On the other hand, the immediate referent of the phrase is "The rest of the dead did not come to life until the thousand years were ended." That would imply that, while the martyrs did come to life and reign with Christ, that event was not properly a "resurrection".
Can we know from the text (and not from any particular doctrine of eschatology) whether there are multiple resurrection events or if there is a distinction between coming [back] to life and a proper resurrection?

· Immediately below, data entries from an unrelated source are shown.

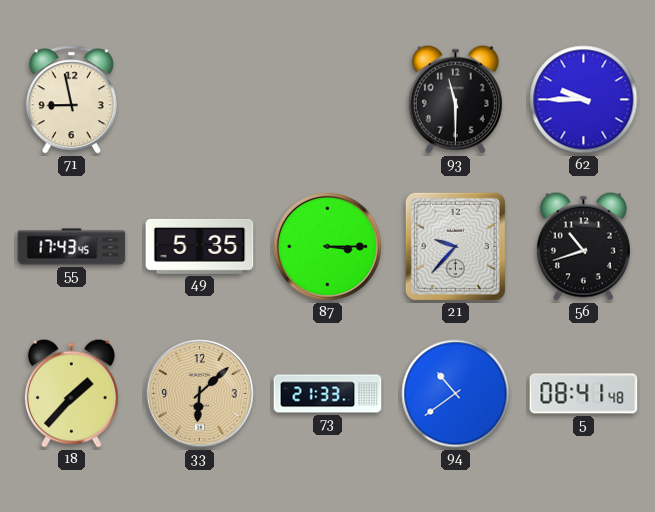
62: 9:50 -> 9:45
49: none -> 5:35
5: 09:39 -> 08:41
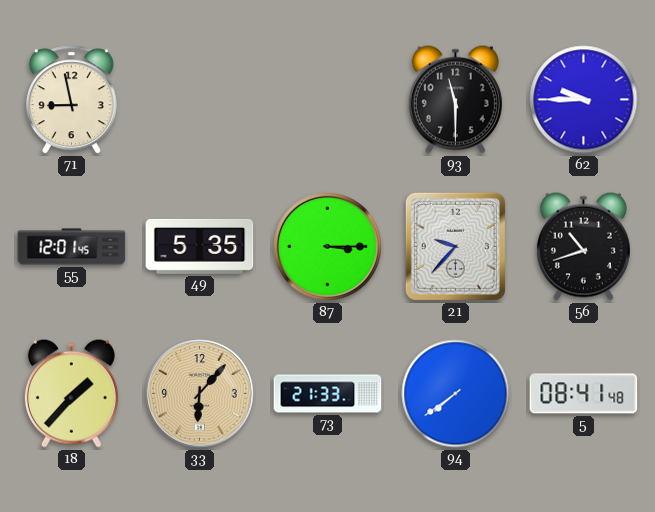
55: 17:43 -> 12:01
33: 6:08 -> 6:07
94: 10:39 -> 7:39
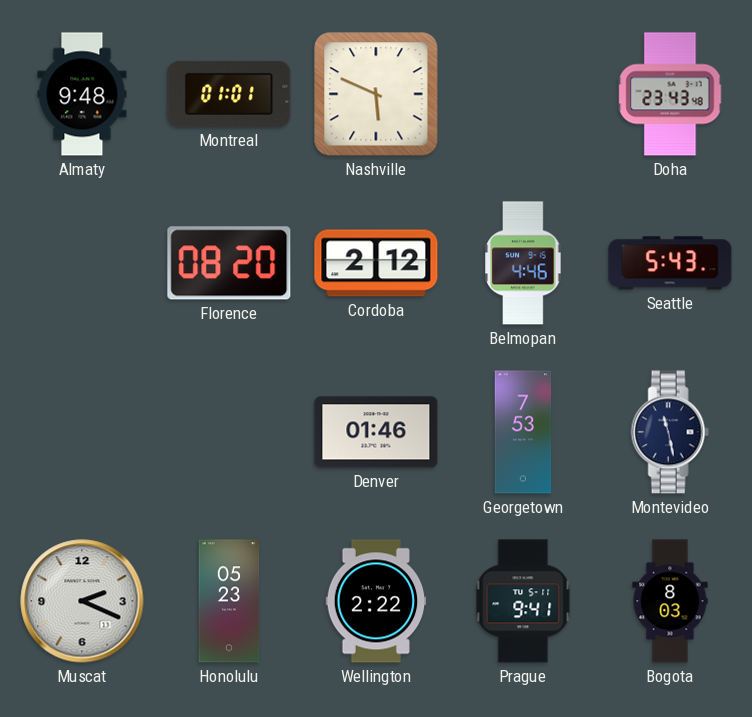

To clarify: the Jewish conception of resurrection at the time was that God would bring people back to life once and for all to reward them so they could enjoy life forever. (Most likely, the wicked would be returned to life in order to face justice, but the sources are less clear about them.) The event was to occur just once in all of history in the same way that creation only happened once. The rare cases of people being raised from the dead weren't considered resurrections since there was no judgement and the people would die once again.
Paul also speaks as if there will be just one resurrection:
Behold! I tell you a mystery. We shall not all sleep, but we shall all be changed, in a moment, in the twinkling of an eye, at the last trumpet. For the trumpet will sound, and the dead will be raised imperishable, and we shall be changed.—1st Corinthians 15:51-52 (ESV)
So one way we can interpret the Revelation passage above is to see what happened to the martyrs at the beginning of the thousand years as a simple revival from the dead. The pattern would be the Shunanite child revived by Elisha (as Monica Cellio suggests) or Lazarus.
But the literal reading of the passage is that the martyrs are a sort of first wave of the resurrection. Hence the possible contradiction and the question.